Sawgrass Bldrs. v. Realty Cooperative, 172 Ga. App. 324 (323 SE2d 243) (1984) is another case illustrating that even if fraud is properly pled, the pleader must establish it by evidence which is sufficient to withstand a motion for summary judgment.
The situation here, where a confidential relation is not pled and the defendant builds a record of evidence which it believes entitles it to summary judgment, is akin to that presented in Bailey v. Polote, 152 Ga. App. 255, 256 (2) (262 SE2d 551) (1979). The matters required to be specially pled were absent, but on motion for summary judgment there was evidence in support of them, thus creating issues of fact which precluded summary judgment for the moving party.

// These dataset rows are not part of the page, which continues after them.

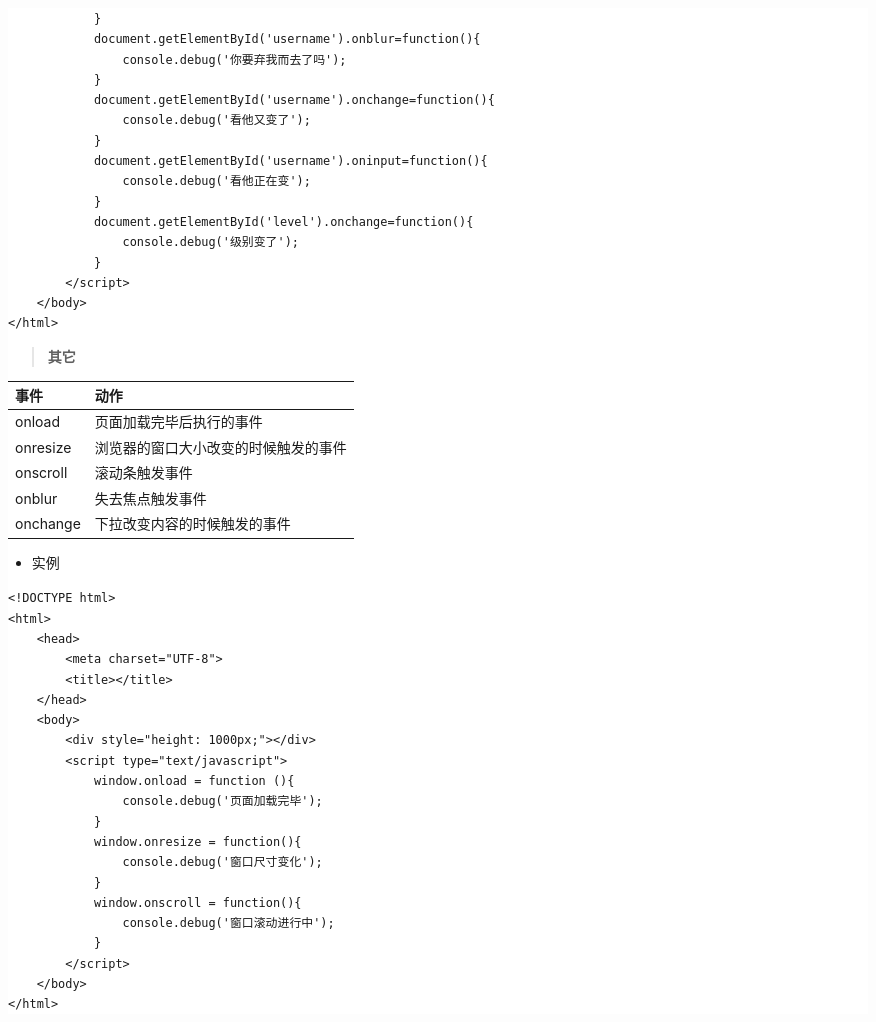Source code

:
 ```
			}
			document.getElementById('username').onblur=function(){
				console.debug('你要弃我而去了吗');
			}
			document.getElementById('username').onchange=function(){
				console.debug('看他又变了');
			}
			document.getElementById('username').oninput=function(){
				console.debug('看他正在变');
			}
			document.getElementById('level').onchange=function(){
				console.debug('级别变了');
			}
		</script>
	</body>
</html>
```

>**其它**

  事件               |         动作
 :----------------- | :---------------
 onload             |   页面加载完毕后执行的事件
 onresize           |   浏览器的窗口大小改变的时候触发的事件
 onscroll           |   滚动条触发事件
 onblur             |   失去焦点触发事件
 onchange           |  下拉改变内容的时候触发的事件

- 实例

```
<!DOCTYPE html>
<html>
	<head>
		<meta charset="UTF-8">
		<title></title>
	</head>
	<body>
		<div style="height: 1000px;"></div>
		<script type="text/javascript">
			window.onload = function (){
				console.debug('页面加载完毕');
			}
			window.onresize = function(){
				console.debug('窗口尺寸变化');
			}
			window.onscroll = function(){
				console.debug('窗口滚动进行中');
			}
		</script>
	</body>
</html>
```
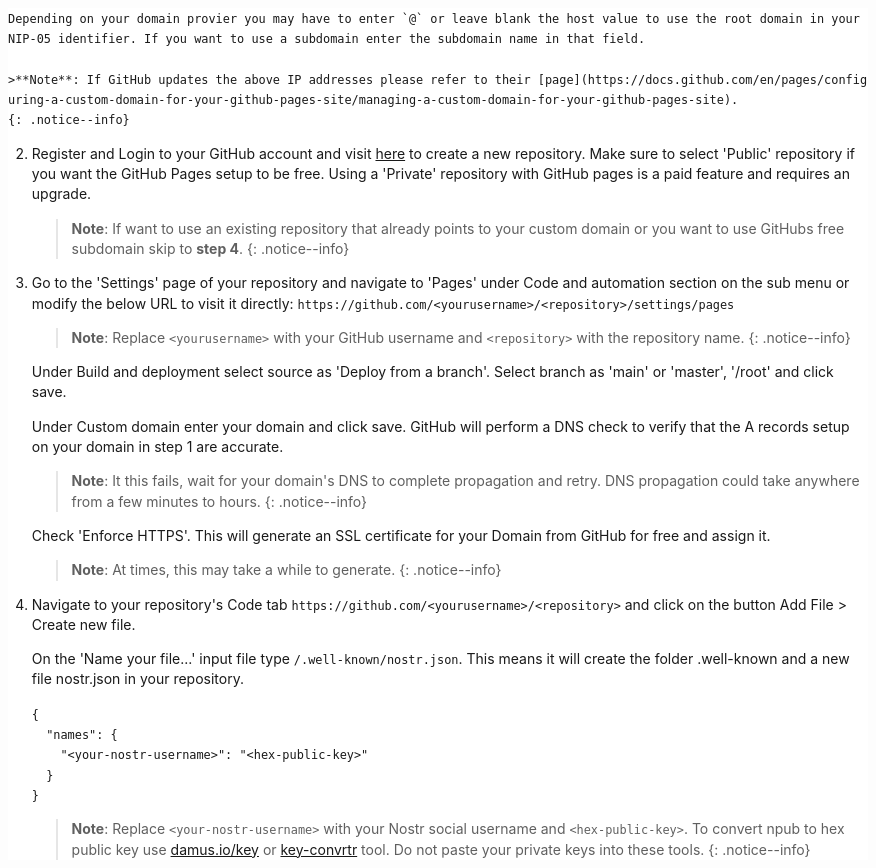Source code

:     Depending on your domain provier you may have to enter `@` or leave blank the host value to use the root domain in your NIP-05 identifier. If you want to use a subdomain enter the subdomain name in that field.

    >**Note**: If GitHub updates the above IP addresses please refer to their [page](https://docs.github.com/en/pages/configuring-a-custom-domain-for-your-github-pages-site/managing-a-custom-domain-for-your-github-pages-site).
    {: .notice--info}

2. Register and Login to your GitHub account and visit [here](https://github.com/new) to create a new repository. Make sure to select 'Public' repository if you want the GitHub Pages setup to be free. Using a 'Private' repository with GitHub pages is a paid feature and requires an upgrade.

    >**Note**: If want to use an existing repository that already points to your custom domain or you want to use GitHubs free subdomain skip to **step 4**.
    {: .notice--info}

3. Go to the 'Settings' page of your repository and navigate to 'Pages' under Code and automation section on the sub menu or modify the below URL to visit it directly: 
`https://github.com/<yourusername>/<repository>/settings/pages`

    >**Note**: Replace `<yourusername>` with your GitHub username and `<repository>` with the repository name.
    {: .notice--info}

    Under Build and deployment select source as 'Deploy from a branch'. Select branch as 'main' or 'master', '/root' and click save.

    Under Custom domain enter your domain and click save. GitHub will perform a DNS check to verify that the A records setup on your domain in step 1 are accurate.
    
    > **Note**: It this fails, wait for your domain's DNS to complete propagation and retry. DNS propagation could take anywhere from a few minutes to hours.
    {: .notice--info}

    Check 'Enforce HTTPS'. This will generate an SSL certificate for your Domain from GitHub for free and assign it.

    >**Note**: At times, this may take a while to generate.
    {: .notice--info}

4. Navigate to your repository's Code tab `https://github.com/<yourusername>/<repository>` and click on the button Add File > Create new file.

    On the 'Name your file...' input file type `/.well-known/nostr.json`. This means it will create the folder .well-known and a new file nostr.json in your repository.
    ```
    {
      "names": {
        "<your-nostr-username>": "<hex-public-key>"
      }
    }
    ```
    >**Note**: Replace `<your-nostr-username>` with your Nostr social username and `<hex-public-key>`. To convert npub to hex public key use [damus.io/key](https://damus.io/key) or [key-convrtr](https://github.com/rot13maxi/key-convertr) tool. Do not paste your private keys into these tools.
    {: .notice--info}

The evidence in the instant case, however, does not rise to create such issues. The fact that Sysco knew through the substantial knowledge of its agent O'Brien of Capriulo's condition and need for insurance coverage, would not create a fiduciary relationship. Perhaps a special relationship based on friendship and former employee/employer relationship existed between Capriulo and O'Brien, but that would not create a fiduciary relationship between Capriulo and O'Brien's new employer. As to Capriulo and Sysco, they were nothing more than arms length bargaining parties in a business transaction. Sysco's knowledge of the need would not create a fiduciary relationship. Otherwise, every prospective employer would assume this more stringent liability if it knew enough about its prospective employee.

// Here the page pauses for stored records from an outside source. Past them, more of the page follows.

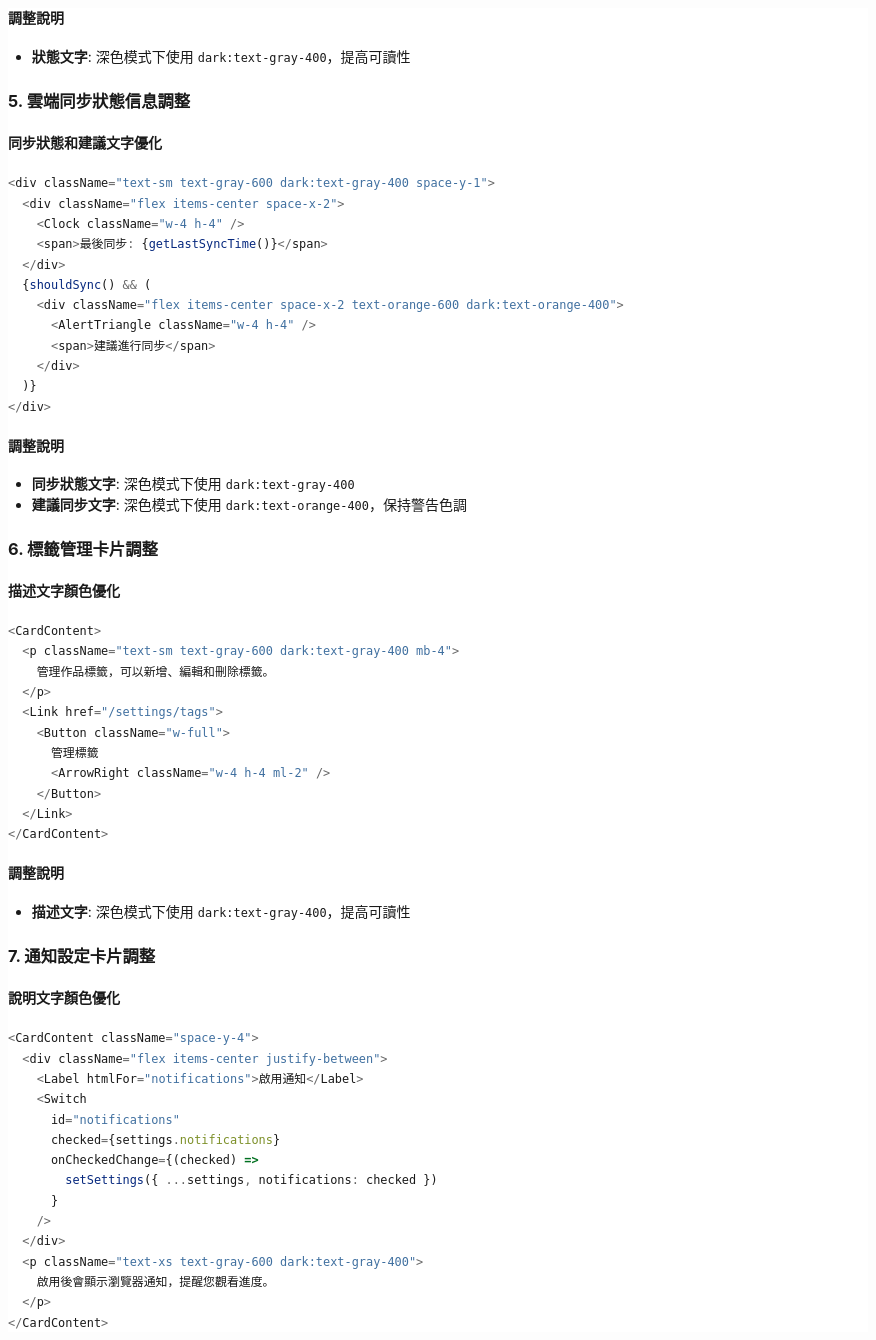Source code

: #### 調整說明
- **狀態文字**: 深色模式下使用 `dark:text-gray-400`，提高可讀性

### 5. **雲端同步狀態信息調整**

#### 同步狀態和建議文字優化
```typescript
<div className="text-sm text-gray-600 dark:text-gray-400 space-y-1">
  <div className="flex items-center space-x-2">
    <Clock className="w-4 h-4" />
    <span>最後同步: {getLastSyncTime()}</span>
  </div>
  {shouldSync() && (
    <div className="flex items-center space-x-2 text-orange-600 dark:text-orange-400">
      <AlertTriangle className="w-4 h-4" />
      <span>建議進行同步</span>
    </div>
  )}
</div>
```

#### 調整說明
- **同步狀態文字**: 深色模式下使用 `dark:text-gray-400`
- **建議同步文字**: 深色模式下使用 `dark:text-orange-400`，保持警告色調

### 6. **標籤管理卡片調整**

#### 描述文字顏色優化
```typescript
<CardContent>
  <p className="text-sm text-gray-600 dark:text-gray-400 mb-4">
    管理作品標籤，可以新增、編輯和刪除標籤。
  </p>
  <Link href="/settings/tags">
    <Button className="w-full">
      管理標籤
      <ArrowRight className="w-4 h-4 ml-2" />
    </Button>
  </Link>
</CardContent>
```

#### 調整說明
- **描述文字**: 深色模式下使用 `dark:text-gray-400`，提高可讀性

### 7. **通知設定卡片調整**

#### 說明文字顏色優化
```typescript
<CardContent className="space-y-4">
  <div className="flex items-center justify-between">
    <Label htmlFor="notifications">啟用通知</Label>
    <Switch
      id="notifications"
      checked={settings.notifications}
      onCheckedChange={(checked) =>
        setSettings({ ...settings, notifications: checked })
      }
    />
  </div>
  <p className="text-xs text-gray-600 dark:text-gray-400">
    啟用後會顯示瀏覽器通知，提醒您觀看進度。
  </p>
</CardContent>
```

Although the term "fiduciary or confidential relation" is a very broad one, it does not embrace every relationship. "The mere fact that the defendant had confidence in the party with whom he contracted does not constitute a confidential relationship or a 'similar relationship of mutual confidence' within the meaning of Code 37-707 [now OCGA 23-2-58] ( Dover v. Burns, 186 Ga. 19, 26 (196 SE 785)) so as to require the application of Code 37-708 [now OCGA 23-2-59]. Even if we should assume that the proposed contract, which the defendant thought he was entering into, did create a confidential relationship between the parties, this cannot be twisted by fallacious reasoning into a confidential relationship prior thereto. A confidential relationship does not exist prior to the contract or legal relationship creating it, unless it exists for other reasons. [Cit.]" Cole v. Cates, 113 Ga. App. 540, 544 (149 SE2d 165) (1966). There it was recognized even by the dissent that it does not apply to relations of mere friendship. Id. at 548.

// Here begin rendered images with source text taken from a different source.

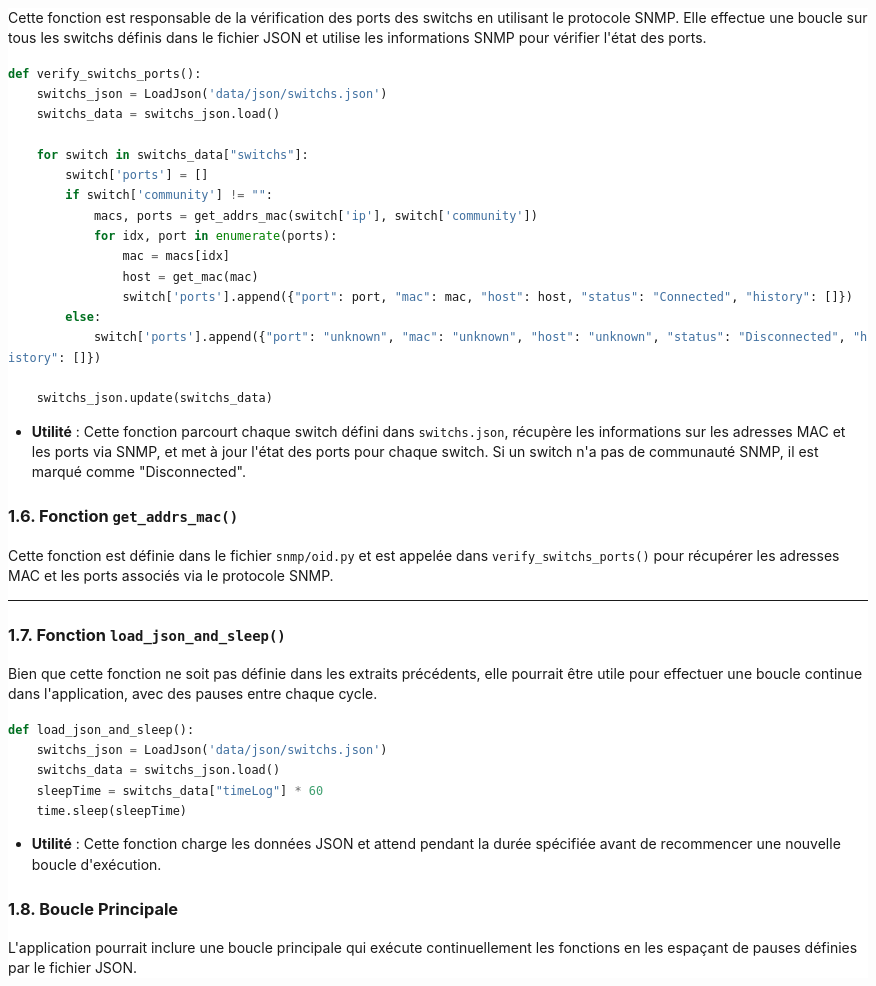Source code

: Cette fonction est responsable de la vérification des ports des switchs en utilisant le protocole SNMP. Elle effectue une boucle sur tous les switchs définis dans le fichier JSON et utilise les informations SNMP pour vérifier l'état des ports.

```python
def verify_switchs_ports():
    switchs_json = LoadJson('data/json/switchs.json')
    switchs_data = switchs_json.load()

    for switch in switchs_data["switchs"]:
        switch['ports'] = []
        if switch['community'] != "":
            macs, ports = get_addrs_mac(switch['ip'], switch['community'])
            for idx, port in enumerate(ports):
                mac = macs[idx]
                host = get_mac(mac)
                switch['ports'].append({"port": port, "mac": mac, "host": host, "status": "Connected", "history": []})
        else:
            switch['ports'].append({"port": "unknown", "mac": "unknown", "host": "unknown", "status": "Disconnected", "history": []})

    switchs_json.update(switchs_data)
```

- **Utilité** : Cette fonction parcourt chaque switch défini dans `switchs.json`, récupère les informations sur les adresses MAC et les ports via SNMP, et met à jour l'état des ports pour chaque switch. Si un switch n'a pas de communauté SNMP, il est marqué comme "Disconnected".

### **1.6. Fonction `get_addrs_mac()`**

Cette fonction est définie dans le fichier `snmp/oid.py` et est appelée dans `verify_switchs_ports()` pour récupérer les adresses MAC et les ports associés via le protocole SNMP.

---

### **1.7. Fonction `load_json_and_sleep()`**

Bien que cette fonction ne soit pas définie dans les extraits précédents, elle pourrait être utile pour effectuer une boucle continue dans l'application, avec des pauses entre chaque cycle.

```python
def load_json_and_sleep():
    switchs_json = LoadJson('data/json/switchs.json')
    switchs_data = switchs_json.load()
    sleepTime = switchs_data["timeLog"] * 60
    time.sleep(sleepTime)
```

- **Utilité** : Cette fonction charge les données JSON et attend pendant la durée spécifiée avant de recommencer une nouvelle boucle d'exécution.

### **1.8. Boucle Principale**

L'application pourrait inclure une boucle principale qui exécute continuellement les fonctions en les espaçant de pauses définies par le fichier JSON.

In the present case, there must be some relation giving rise to a law-imposed duty, since there could be no contract-imposed duty inasmuch as no contract had yet been entered into. Compare Calhoun v. Kut-Kwik Corp., 172 Ga. App. 511 (323 SE2d 699) (1984). Giving plaintiff the benefit of every reasonable inference, the court's grant of summary judgment on fraud is correct because of the complete absence of a confidential relationship either by contract or by operation of law. See Feltman v. Nat. Bank of Ga., 146 Ga. App. 434, 436 (2) (246 SE2d 447) (1978).
I agree with the remainder of the opinion.
Frank J. Klosik, Jr., H. Edward Marks, Jr., for appellees.
James A. Gober, Allen I. Hirsch, for appellant (case no. 71574).
Frank J. Klosik, Jr., H. Edward Marks, Jr., for appellants (case no. 71573).